Inventory Swings
Inventory swings in the simulation (and the real world) can be large, but if you average the swings over several years, they too average towards zero. Therefore, Inventory swings are a Working Capital issue, not a Free Cash Flow issue.
In the end we are left with Profits plus Depreciation plus small fluctuations we can ignore.
Cash Flow Statement Survey Andrews Baldwin Chester Cash flows from operating activities Net Income (Loss) $708 $5,304 $1,572 Adjustment for non-cash items Depreciation $8,013 $9,040 $7,960 Extraordinary gains/losses/writeoffs $0 $0 $251 Changes in current assets and liabilities Accounts payable ($1,029) $6,215 $3,425 Inventory $3,406 ($4,934) ($1,304) Accounts receivable $206 ($3,306) ($383) Net cash from operations $11,304 $12,318 $11,520 Cash flows from investing activities Plant improvements (net) ($6,400) ($25,300) ($12,180) Cash flows from financing activities Dividends paid $0 $0 $0 Sales of common stock $0 $5,000 $6,000 Purchase of common stock $0 $0 $0 Cash from long term debt issued $0 $10,000 $6,000 Retirement of long term debt $0 $0 $0 Change in current debt $0 $0 $0 Net cash from financing activities $0 $15,000 $12,000 Net Change in Cash Position $4,904 $2,018 $11,340 Free Cash Flow $4,904 ($12,982) ($660)
Even if Profit is small, Depreciation would continue to deliver a Cash Flow From Operations.
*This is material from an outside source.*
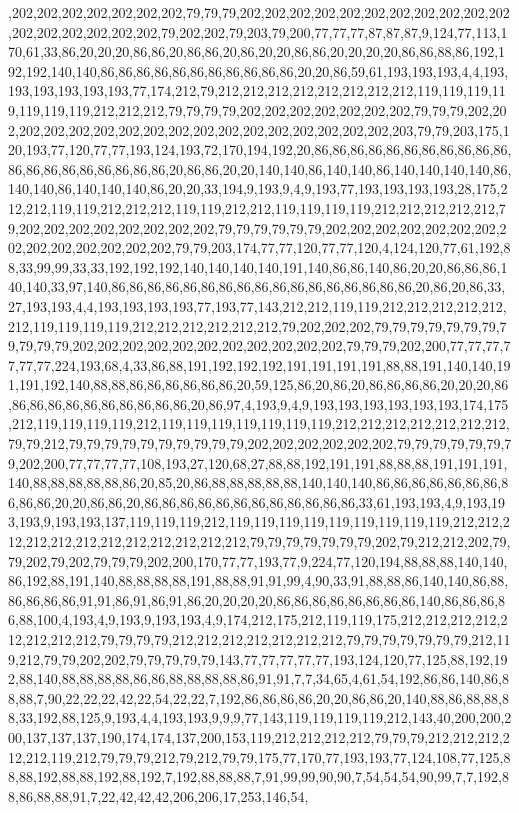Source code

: ,202,202,202,202,202,202,202,79,79,79,202,202,202,202,202,202,202,202,202,202,202,202,202,202,202,202,202,79,202,202,79,203,79,200,77,77,77,87,87,87,9,124,77,113,170,61,33,86,20,20,20,86,86,20,86,86,20,86,20,20,86,86,20,20,20,20,86,86,88,86,192,192,192,140,140,86,86,86,86,86,86,86,86,86,86,86,20,20,86,59,61,193,193,193,4,4,193,193,193,193,193,193,77,174,212,79,212,212,212,212,212,212,212,212,119,119,119,119,119,119,119,212,212,212,79,79,79,79,202,202,202,202,202,202,202,79,79,79,202,202,202,202,202,202,202,202,202,202,202,202,202,202,202,202,202,203,79,79,203,175,120,193,77,120,77,77,193,124,193,72,170,194,192,20,86,86,86,86,86,86,86,86,86,86,86,86,86,86,86,86,86,86,86,86,20,86,86,20,20,140,140,86,140,140,86,140,140,140,140,86,140,140,86,140,140,140,86,20,20,33,194,9,193,9,4,9,193,77,193,193,193,193,28,175,212,212,119,119,212,212,212,119,119,212,212,119,119,119,119,212,212,212,212,212,79,202,202,202,202,202,202,202,202,79,79,79,79,79,79,202,202,202,202,202,202,202,202,202,202,202,202,202,202,79,79,203,174,77,77,120,77,77,120,4,124,120,77,61,192,88,33,99,99,33,33,192,192,192,140,140,140,140,191,140,86,86,140,86,20,20,86,86,86,140,140,33,97,140,86,86,86,86,86,86,86,86,86,86,86,86,86,86,86,86,86,20,86,20,86,33,27,193,193,4,4,193,193,193,193,77,193,77,143,212,212,119,119,212,212,212,212,212,212,119,119,119,119,212,212,212,212,212,212,79,202,202,202,79,79,79,79,79,79,79,79,79,79,79,202,202,202,202,202,202,202,202,202,202,202,79,79,79,202,200,77,77,77,77,77,77,224,193,68,4,33,86,88,191,192,192,192,191,191,191,191,88,88,191,140,140,191,191,192,140,88,88,86,86,86,86,86,86,20,59,125,86,20,86,20,86,86,86,86,20,20,20,86,86,86,86,86,86,86,86,86,86,86,20,86,97,4,193,9,4,9,193,193,193,193,193,193,174,175,212,119,119,119,119,212,119,119,119,119,119,119,119,212,212,212,212,212,212,212,79,79,212,79,79,79,79,79,79,79,79,79,79,202,202,202,202,202,202,79,79,79,79,79,79,79,202,200,77,77,77,77,108,193,27,120,68,27,88,88,192,191,191,88,88,88,191,191,191,140,88,88,88,88,88,86,20,85,20,86,88,88,88,88,88,140,140,140,86,86,86,86,86,86,86,86,86,86,20,20,86,86,20,86,86,86,86,86,86,86,86,86,86,86,86,33,61,193,193,4,9,193,193,193,9,193,193,137,119,119,119,212,119,119,119,119,119,119,119,119,119,212,212,212,212,212,212,212,212,212,212,212,212,79,79,79,79,79,79,79,202,79,212,212,202,79,79,202,79,202,79,79,79,202,200,170,77,77,193,77,9,224,77,120,194,88,88,88,140,140,86,192,88,191,140,88,88,88,88,191,88,88,91,91,99,4,90,33,91,88,88,86,140,140,86,88,86,86,86,86,91,91,86,91,86,91,86,20,20,20,20,86,86,86,86,86,86,86,86,140,86,86,86,86,88,100,4,193,4,9,193,9,193,193,4,9,174,212,175,212,119,119,175,212,212,212,212,212,212,212,212,79,79,79,79,212,212,212,212,212,212,212,79,79,79,79,79,79,79,212,119,212,79,79,202,202,79,79,79,79,79,143,77,77,77,77,77,193,124,120,77,125,88,192,192,88,140,88,88,88,88,86,86,88,88,88,88,86,91,91,7,7,34,65,4,61,54,192,86,86,140,86,88,88,7,90,22,22,22,42,22,54,22,22,7,192,86,86,86,86,20,20,86,86,20,140,88,86,88,88,88,33,192,88,125,9,193,4,4,193,193,9,9,9,77,143,119,119,119,119,212,143,40,200,200,200,137,137,137,190,174,174,137,200,153,119,212,212,212,212,79,79,79,212,212,212,212,212,119,212,79,79,79,212,79,212,79,79,175,77,170,77,193,193,77,124,108,77,125,88,88,192,88,88,192,88,192,7,192,88,88,88,7,91,99,99,90,90,7,54,54,54,90,99,7,7,192,88,86,88,88,91,7,22,42,42,42,206,206,17,253,146,54,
Indeed, in the early years of the simulation, Depreciation is usually larger than Profits. However, you never actually write a check for Depreciation, yet it was deducted as an expense from your Income Statement. The money is sitting in the Cash account like a check that has not been cashed. It follows that the next thing Free Cash Flow must do is subtract Capital Expenditures, the investments in plant and equipment. If it turns out that you are plowing money back into plant at the same rate you are depreciating it, the whole business reduces back to our old friend, profits.
Still, there is a lot of noise here, and Free Cash Flow cuts through it. If the result is a positive number, then the company is creating wealth. The Free Cash Flow can be used to pay dividends, repurchase stock, or reinvest in the company, any of which delights Owners. If negative, then the company needs to consume somebody's wealth, and there are only three places to get it — working capital (our own wealth), a new stock issue (Owner's wealth), or more debt (Lender's wealth).
In any particular year, swings in inventory or profits could push Free Cash Flow negative, but over several years the swings should cancel out. Therefore, the Wealth Creation category uses Cumulative Free Cash Flow to measure your success.